# I know I need to but I haven't?



## CC771 (Nov 16, 2020)

As I see most of these begin, I don't know where to start. We have been together for 15 years, married for 5, with 2 young children.

In a nutshell, my husband has always had anger and control problems. They have seemed to get worse as the relationship progressed. I noticed he has 2 sides, nice or mean, not much really in between. When he is nice, he is really nice, so sweet and caring. He would do anything for anyone. Then you have the mean, doesn't care about any body's feelings, says whatever he knows will hurt. Just evil! I have been called every name in the book for the stupidest things...he doesn't like my polish, I didn't call him on my lunch, etc. Of course it escalates to the name calling because I constantly feel like I have to defend my self in these situations. 

It's clear he doesn't trust me. On many occasions he knew where I was without me telling him. When he was caught basically stalking, he turned it into a "why don't I want him to know where I am" situation. I have never, in 15 years, gave him any reason not to trust me. I could go on and on with all of the crazy! I feel trapped. I stopped going out with my friends just so I don't have to argue and defend myself when I get home.

I know I should leave. The 2 main reasons I should leave ( my babies) is part of why I haven't left. I continue to make excuses for him. 2 months ago I told him I was divorcing and he has straightened up a bit but I know this story oh too well and I know he will go back to his old ways soon enough.

I have talked to an attorney and have all the papers to fill out but I make up every excuse not to have time to fill them out. Why wont I just file????


----------



## LisaDiane (Jul 22, 2019)

I think you are hanging on to two different things - HOPE and FEAR.

You are hoping that he will change, that this isn't really happening, that you can live with it somehow, that things will be the way you want them - there are many "hopes" that keep us anchored to bad situations, and in a way, you need to lose your belief in those hopes and begin focusing on the TRUTH -- those are all FALSE hopes, and you are wasting time by holding on to them. They will never come true. It's time to drop them. 

You are also hesitating out of fear - fear of the unknown, fear of making a mistake that you will regret, fear of change...and I'm sure a bunch of other fears that are causing you to freeze in place, unable to move forward. Sometimes (in fact, MANY times), people prefer the stability of their painful situation to the unknown of picking a new path they hadn't planned on. But that new path they are so afraid of is actually the path that leads to happiness for them!
So your fears need to be ignored, and you need to start taking steps forward, and stop standing still. It's the only way. 

There is a great saying -- Feel the fear and do it anyway. That's how you get out of this rut and get on your new path!!!
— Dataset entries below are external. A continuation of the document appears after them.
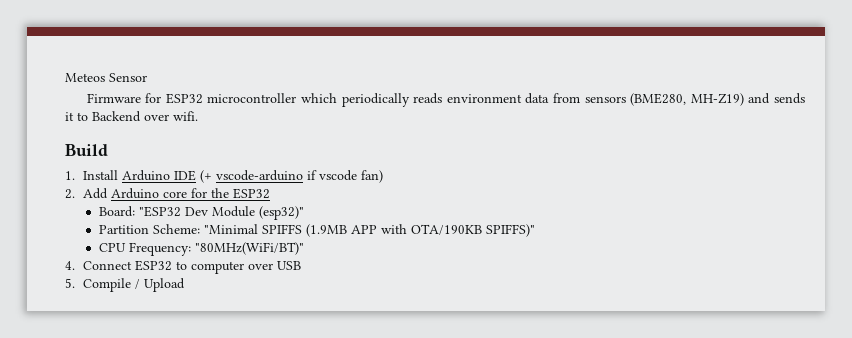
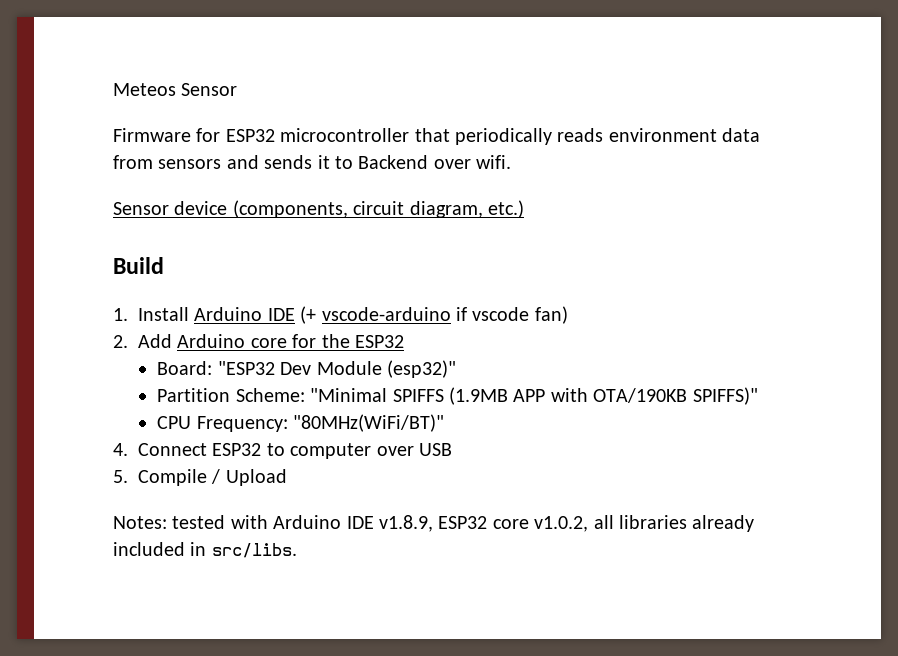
[300,93,337,103] which -> [414,128,450,142] that
[630,93,744,106] (BME280, MH-Z19) -> (222, 164) none
(198, 116) none -> [113,200,524,218] // Sensor device (components, circuit diagram, etc.)
(186, 285) none -> [113,515,755,532] [113,542,297,558] // Notes: tested with Arduino IDE v1.8.9, ESP32 core v1.0.2, all libraries already included in src/libs.

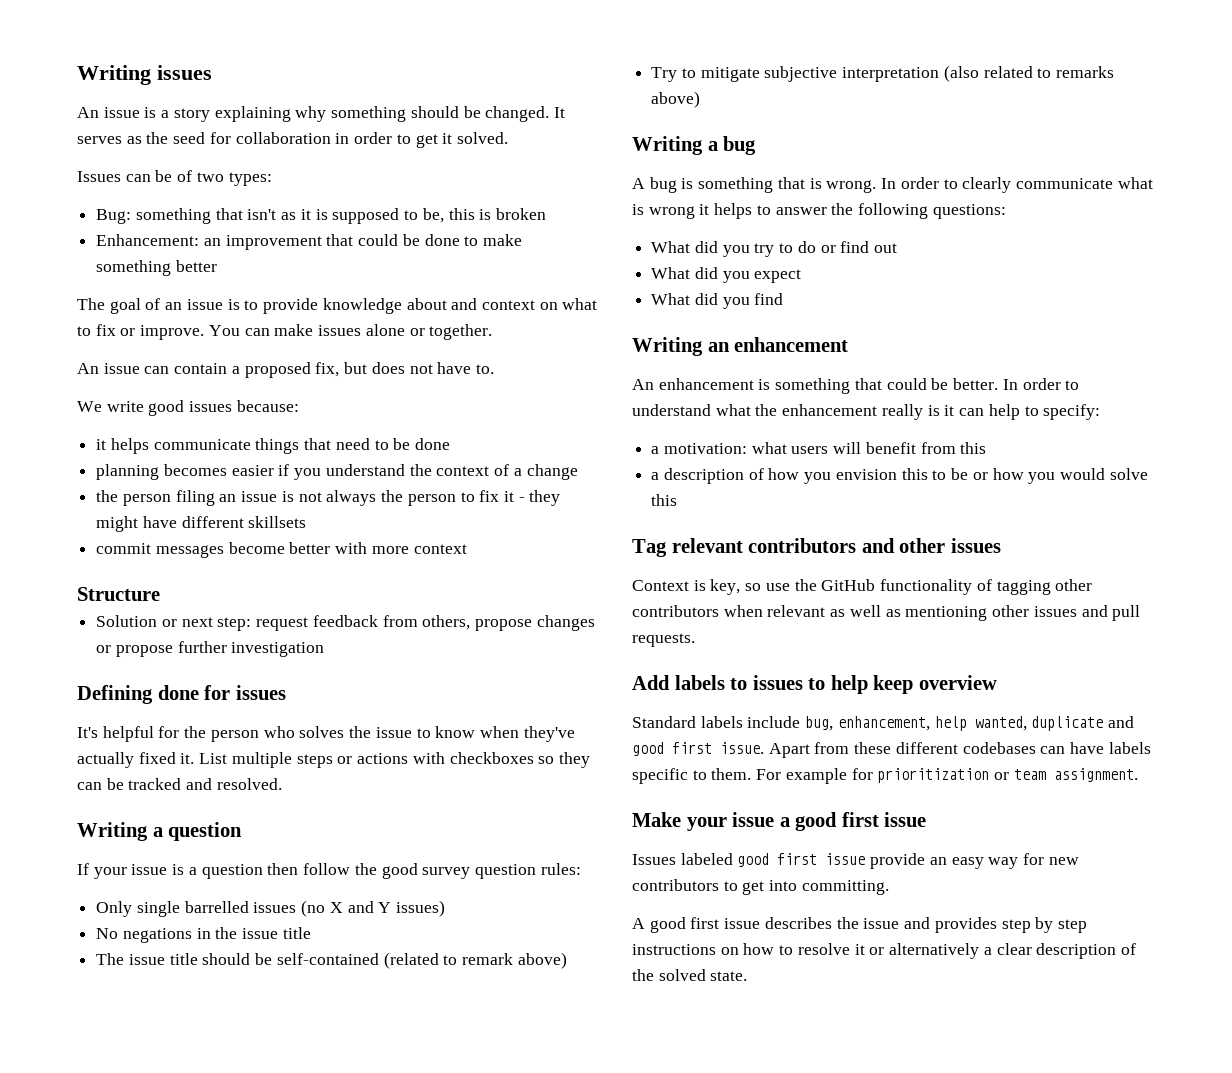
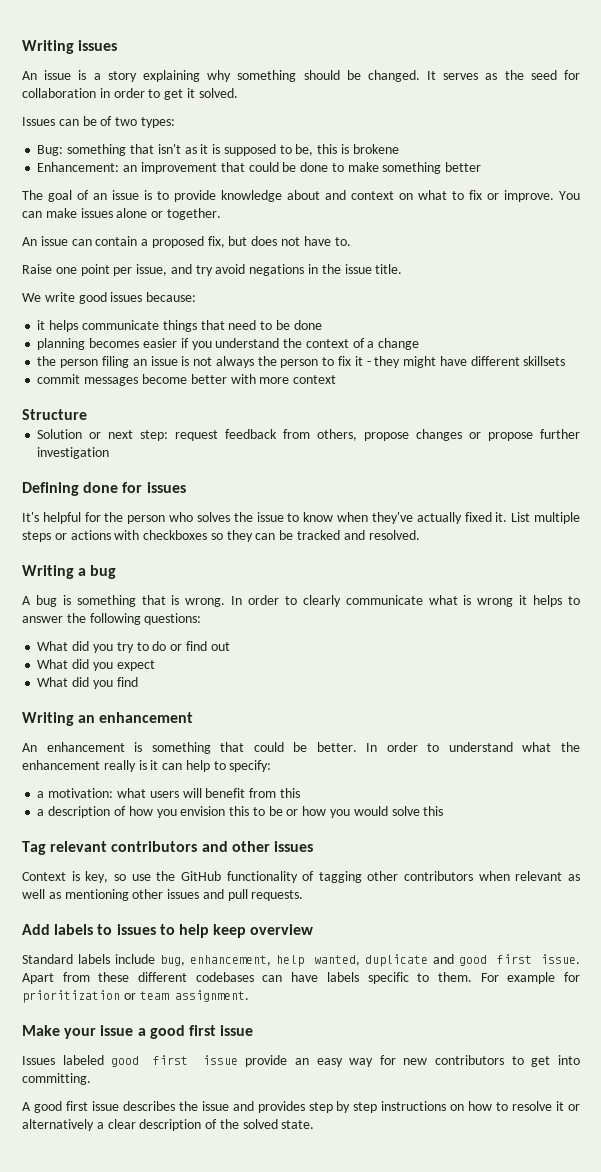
[495,208,546,220] broken -> [352,144,399,154] brokene
(494, 369) none -> [22,264,403,276] // Raise one point per issue, and try avoid negations in the issue title.
[77,822,243,841] [77,863,581,879] [96,900,446,917] [96,927,311,943] [96,952,567,969] [651,65,1115,82] [651,91,701,108] // Writing a question // If your issue is a question then follow the good survey question rules: // Only single barrelled issues (no X and Y issues) // No negations in the issue title // The issue title should be self-contained (related to remark above) // Try to mitigate subjective interpretation (also related to remarks above) -> (420, 535) none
Let those two things go, and fill out those papers!


----------



## CC771 (Nov 16, 2020)

Thank you so much for your input. It is very much appreciated and I think you've hit it dead on. It's almost as though I feel guilty. I feel guilt for letting it go on for so long. I feel it was my fault, I put up with it...how could I all of a sudden expect it to change...and leave if it doesn't? But it's not all of a sudden. I've been telling him for years and now it's time to put me first. Thank you again!


----------